The Bank of England’s reputation has taken a severe hit as previously unreleased minutes reveal staff knew their dire “No Deal” Brexit predictions “could be misleading” and “against [the] public interest.”
The central bank has been under fire from Brexiteers since publishing a “No Deal” scenario in which GDP collapses by 8 per cent in a year, as has its Canadian governor, Mark Carney — a controversial former employee of the Goldman Sachs banking corporation which ploughed hundreds of thousands of pounds into the Remain campaign during the EU referendum, along with several other multinational financial giants.
Even former members of the Bank of England’s Monetary Policy Committee (MPC) such as Andrew Sentance — a committed Remainer — stepped forward to say the prediction was not a “real-world scenario,” and suggested it was “undermining its credibility and independence” by publishing such “extreme scenarios and forecasts.”
Now The Telegraph has revealed that the Bank knew full well that its reports could be “against [the] public interest” by giving “a suggestion of apparently precise scenarios [which] could be misleading and liable to misinterpretation,” citing previously unreleased minutes.
Governor Carney tried to defend the “scenarios” by suggesting that they were intended to “illustrate what could happen not necessarily what is most likely to happen” — but it is notable that they did not think to consider a single scenario in which Brexit led to a positive outcome for the United Kingdom.

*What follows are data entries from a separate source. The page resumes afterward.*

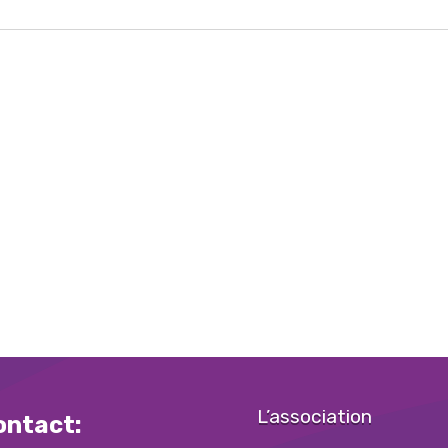
L’association
ontact:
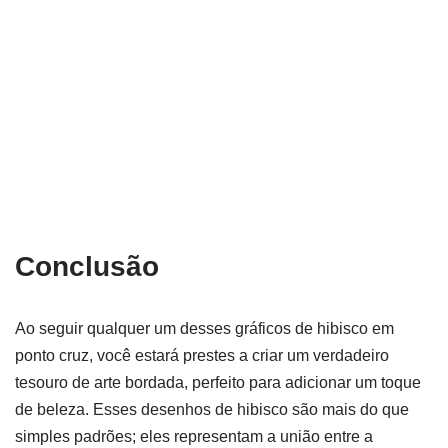
Conclusão
Ao seguir qualquer um desses gráficos de hibisco em
ponto cruz, você estará prestes a criar um verdadeiro
tesouro de arte bordada, perfeito para adicionar um toque
de beleza. Esses desenhos de hibisco são mais do que
simples padrões; eles representam a união entre a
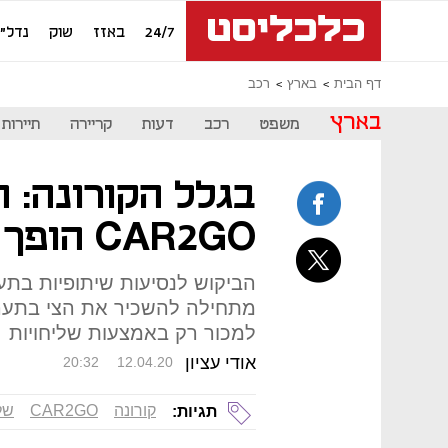
24/7
באזז
שוק
נדל"ן
דף הבית
בארץ
רכב
בארץ
משפט
רכב
דעות
קריירה
תיירות
בגלל הקורונה: 
CAR2GO הופך לרכב שליחויות
מתחילה להשכיר את הצי בתערי
למכור רק באמצעות שליחויות
אודי עציון
20:32
12.04.20
קורונה
CAR2GO
של
תגיות:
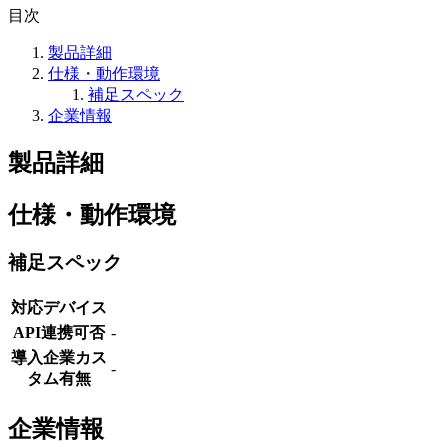
目次
製品詳細
仕様・動作環境
補足スペック
企業情報
製品詳細
仕様・動作環境
補足スペック
対応デバイス
API連携可否
-
導入企業カス
-
タム有無
企業情報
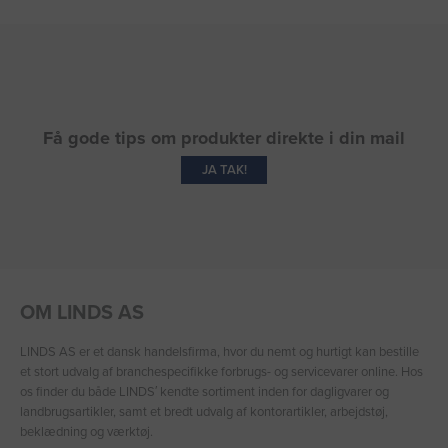
Få gode tips om produkter direkte i din mail
JA TAK!
OM LINDS AS
LINDS AS er et dansk handelsfirma, hvor du nemt og hurtigt kan bestille
et stort udvalg af branchespecifikke forbrugs- og servicevarer online. Hos
os finder du både LINDS′ kendte sortiment inden for dagligvarer og
landbrugsartikler, samt et bredt udvalg af kontorartikler, arbejdstøj,
beklædning og værktøj.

I can barely believe I’m reading this graph. Has something gone wrong with my eyes? Does it really say the Bank of England forecasts that no deal means an 8% contraction in UK GDP in under a year? WTH?? I mean…WTH is that?!? Is that supposed to be economics? pic.twitter.com/1mktHVAKGQ
— Andrew Lilico (@andrew_lilico) November 28, 2018
Governor Carney, who is also a member of the secretive General Council of the European Central Bank, has long been at loggerheads with Brexit-supporting parliamentarians who believe he has “politicised” his role, with European Research Group (ERG) frontman Jacob Rees-Mogg describing him in uncharacteristically scathing terms as “a second-tier Canadian politician who failed to get on in Canadian politics and got a job in the UK” and calling for his resignation.
Instead, the Remainer-dominated Government has repeatedly extended his term.
During the 2016 referendum on Britain’s membership of the European Union, the central bank boss lent his implicit support to then-Chancellor of the Exchequer George Osborne’s claims that a Leave vote would have an immediate negative impact on the economy, suggesting that it “could” spark a technical recession.
In fact, the British economy has continued to grow since the Leave vote, frequently outpacing continental rivals firmly embedded in the EU and enjoying record low unemployment — leading Bank of England chief economist Andrew Haldane to concede that their pre-referendum anti-Brexit forecasts have been a “Michael Fish moment”.